Secondo il politico libico, l'accordo di Skhirat non soddisfa tutti i libici, rappresenta gli interessi di una sola parte. "Crediamo che si siano abbiano perso la loro validità da soli." Una parte importante del processo di pace dovrebbe essere la conferenza generale della Libia, alla quale parteciperanno le principali forze politiche e le organizzazioni della società civile, ha affermato al-Abbani. È prevista nella prima metà del 2018.
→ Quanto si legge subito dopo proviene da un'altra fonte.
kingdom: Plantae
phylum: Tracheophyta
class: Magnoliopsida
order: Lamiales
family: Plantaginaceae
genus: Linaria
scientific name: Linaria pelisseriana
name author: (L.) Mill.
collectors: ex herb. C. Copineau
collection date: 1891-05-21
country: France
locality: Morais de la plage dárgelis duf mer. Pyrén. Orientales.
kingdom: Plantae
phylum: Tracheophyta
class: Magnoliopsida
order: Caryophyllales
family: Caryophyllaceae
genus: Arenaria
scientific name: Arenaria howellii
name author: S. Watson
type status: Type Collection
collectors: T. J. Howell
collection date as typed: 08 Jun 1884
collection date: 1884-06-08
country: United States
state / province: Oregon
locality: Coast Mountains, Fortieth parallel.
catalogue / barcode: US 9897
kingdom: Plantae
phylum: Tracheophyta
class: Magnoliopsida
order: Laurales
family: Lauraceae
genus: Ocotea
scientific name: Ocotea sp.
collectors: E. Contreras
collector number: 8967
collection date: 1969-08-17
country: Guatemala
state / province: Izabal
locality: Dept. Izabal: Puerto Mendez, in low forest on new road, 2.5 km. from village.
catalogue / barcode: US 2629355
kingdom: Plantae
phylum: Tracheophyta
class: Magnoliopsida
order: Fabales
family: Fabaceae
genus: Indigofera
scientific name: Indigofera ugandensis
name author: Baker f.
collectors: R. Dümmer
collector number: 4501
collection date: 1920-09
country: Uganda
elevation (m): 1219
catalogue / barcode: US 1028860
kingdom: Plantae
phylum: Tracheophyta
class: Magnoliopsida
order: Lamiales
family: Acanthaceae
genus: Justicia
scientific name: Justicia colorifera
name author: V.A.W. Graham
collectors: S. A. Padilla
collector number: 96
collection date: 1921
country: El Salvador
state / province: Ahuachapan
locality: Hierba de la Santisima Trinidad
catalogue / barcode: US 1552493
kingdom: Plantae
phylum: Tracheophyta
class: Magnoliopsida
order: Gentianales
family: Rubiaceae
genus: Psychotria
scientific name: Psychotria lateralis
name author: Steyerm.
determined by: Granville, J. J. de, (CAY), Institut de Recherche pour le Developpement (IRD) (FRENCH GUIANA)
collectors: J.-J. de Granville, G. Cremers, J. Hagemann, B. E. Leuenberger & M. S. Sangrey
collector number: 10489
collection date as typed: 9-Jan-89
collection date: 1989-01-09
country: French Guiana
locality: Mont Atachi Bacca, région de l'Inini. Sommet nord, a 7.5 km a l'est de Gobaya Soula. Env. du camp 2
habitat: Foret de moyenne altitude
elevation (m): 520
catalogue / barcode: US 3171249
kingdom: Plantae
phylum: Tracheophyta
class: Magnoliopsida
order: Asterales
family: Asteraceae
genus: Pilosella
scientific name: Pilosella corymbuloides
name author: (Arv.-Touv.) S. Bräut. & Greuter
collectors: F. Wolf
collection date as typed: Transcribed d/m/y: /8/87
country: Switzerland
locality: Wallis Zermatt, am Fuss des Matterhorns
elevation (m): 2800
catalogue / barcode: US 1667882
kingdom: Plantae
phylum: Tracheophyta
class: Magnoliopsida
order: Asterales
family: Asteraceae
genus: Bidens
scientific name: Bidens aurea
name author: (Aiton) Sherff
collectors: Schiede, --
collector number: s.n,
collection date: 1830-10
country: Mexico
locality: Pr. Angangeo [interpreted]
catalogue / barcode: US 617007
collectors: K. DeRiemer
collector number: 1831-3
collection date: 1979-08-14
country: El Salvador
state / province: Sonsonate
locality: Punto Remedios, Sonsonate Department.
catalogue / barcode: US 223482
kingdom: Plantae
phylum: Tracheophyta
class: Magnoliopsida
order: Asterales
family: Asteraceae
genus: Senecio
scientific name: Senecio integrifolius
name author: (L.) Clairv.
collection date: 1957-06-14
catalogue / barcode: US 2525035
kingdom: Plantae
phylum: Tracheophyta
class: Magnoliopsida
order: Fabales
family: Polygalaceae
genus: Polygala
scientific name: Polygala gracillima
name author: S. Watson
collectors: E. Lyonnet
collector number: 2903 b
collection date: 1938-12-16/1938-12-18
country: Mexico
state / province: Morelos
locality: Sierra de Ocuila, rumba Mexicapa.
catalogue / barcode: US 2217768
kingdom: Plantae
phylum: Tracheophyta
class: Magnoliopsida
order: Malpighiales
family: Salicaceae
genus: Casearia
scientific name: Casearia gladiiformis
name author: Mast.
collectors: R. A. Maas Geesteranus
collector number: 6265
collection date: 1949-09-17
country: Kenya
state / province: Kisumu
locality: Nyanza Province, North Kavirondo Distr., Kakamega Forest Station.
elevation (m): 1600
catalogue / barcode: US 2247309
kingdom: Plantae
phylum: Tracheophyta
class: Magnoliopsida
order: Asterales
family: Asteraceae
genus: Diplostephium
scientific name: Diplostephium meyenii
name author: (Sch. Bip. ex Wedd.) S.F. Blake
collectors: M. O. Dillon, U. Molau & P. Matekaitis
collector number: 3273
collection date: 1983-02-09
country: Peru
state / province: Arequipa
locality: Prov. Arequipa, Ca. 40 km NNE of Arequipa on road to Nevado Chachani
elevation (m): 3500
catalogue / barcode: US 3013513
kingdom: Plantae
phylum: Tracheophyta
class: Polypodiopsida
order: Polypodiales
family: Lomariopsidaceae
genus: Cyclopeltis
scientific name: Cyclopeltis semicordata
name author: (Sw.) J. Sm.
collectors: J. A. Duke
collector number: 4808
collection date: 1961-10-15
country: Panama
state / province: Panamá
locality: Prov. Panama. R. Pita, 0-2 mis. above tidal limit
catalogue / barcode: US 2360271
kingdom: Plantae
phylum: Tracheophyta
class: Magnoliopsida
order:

"La conferenza dovrà unire tutti i libici. La sede organizzativa ha tenuto riunioni in tutte le città libiche con rappresentanti di sindacati, associazioni civili e politiche per ascoltare tutte le opinioni. Su questa base si formeranno i principi della futura conferenza. Peraltro, la sede centrale del comitato organizzativo è in Tunisia, un paese sicuro e stabile". Tutto questo non parte dalla Libia, ha detto al-Abbani.

"Ora le decisioni vengono prese da coloro che hanno le armi e il potere. Il nostro paese è inondato da un numero enorme di gruppi armati che fanno i propri interessi, ad esempio Daesh e altri gruppi islamici che travisano l'Islam. Ci sono quelli che soddisfano gli ordini dei loro sostenitori, che sono i più pericolosi. I militanti nell'ovest della Libia sono sostenuti dalla Turchia, dal Qatar e dall'Italia; quelli ad est dall'Egitto e dagli Emirati Arabi Uniti; nel sud dalla Francia. Qualsiasi intervento straniero aggrava la situazione nel paese, pertanto noi ci opponiamo a questo fenomeno" ha detto il capo della sede organizzativa per la conferenza interlibica Mohammed al-Abbani.